Ayn Rand writes, "She fought like an animal. But she made no sound. She did not call for help." (bottom of p. 216). She goes on: "He did it as an act of scorn. Not as love, but as defilement. And this made her lie still and submit. One gesture of tenderness from him - and she would have remained cold, untouched by the things done to her body. But the act of a master taking shameful, contemptuous possession of her was the kind of rapture she had wanted." Later, when Dominique wants to take a bath, she writes: "She turned the light on in the bathroom. She saw herself in a tall mirror. She saw the purple bruises left on her body by his mouth. She heard a moan muffled in her throat, not very loud. It was not the sight, but the sudden flash of knowledge. She knew she would not take a bath. She knew that she wanted to keep the feeling of his body, the traces of his body on hers, knowing also what such a desire implied."

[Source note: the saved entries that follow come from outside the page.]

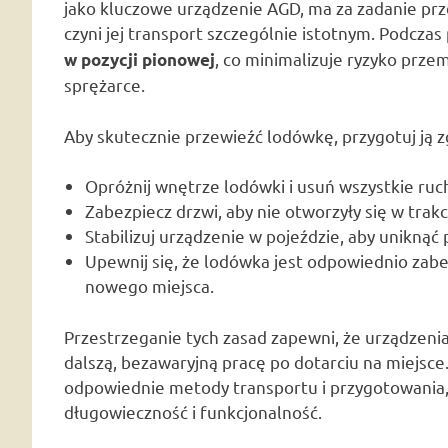
jako kluczowe urządzenie AGD, ma za zadanie pr
czyni jej transport szczególnie istotnym. Podcz
, co minimalizuje ryzyko prze
w pozycji pionowej
sprężarce.
Aby skutecznie przewieźć lodówkę, przygotuj ją z
Opróżnij wnętrze lodówki i usuń wszystkie ru
Zabezpiecz drzwi, aby nie otworzyły się w trakc
Stabilizuj urządzenie w pojeździe, aby uniknąć 
Upewnij się, że lodówka jest odpowiednio zabe
nowego miejsca.
Przestrzeganie tych zasad zapewni, że urządzenia
dalszą, bezawaryjną pracę po dotarciu na miejsce
odpowiednie metody transportu i przygotowania,
długowieczność i funkcjonalność.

In fact, after Roark leaves, Ayn Rand writes (middle of p. 219): "She could accept, thought Dominique, and come to forget in time everything that had happened to her, save one memory: that she had found pleasure in the thing which had happened, that he had known it, and more: that he had known it before he came to her and that he would not have come but for that knowledge. She had not given him the one answer that would have saved her: an answer of simple revulsion - she had found joy in her revulsion, in her terror and in his strength. That was the degradation she had wanted and she hated him for it." When Dominique is reading a letter from Alvah Scarret: "She read it and smiled. She thought, if they knew... those people... the old life and that awed reverence before her person. I've been raped... I've been raped by some red-headed hoodlum from a stone quarry... I, Dominique Francon... Through the fierce sense of humiliation, the words gave her the same kind of pleasure she had felt in his arms." Additionally, when Dominique goes to the quarry looking for Howard Roark and doesn't find him (bottom of p. 220), Ayn Rand writes: "She walked away. She would not ask for his name. It was her last chance of freedom." Finally, she had multiple scenes where Dominique would consider something a "win" (i.e., against Roark) and would then proceed to dominate him by being the more sexually forceful.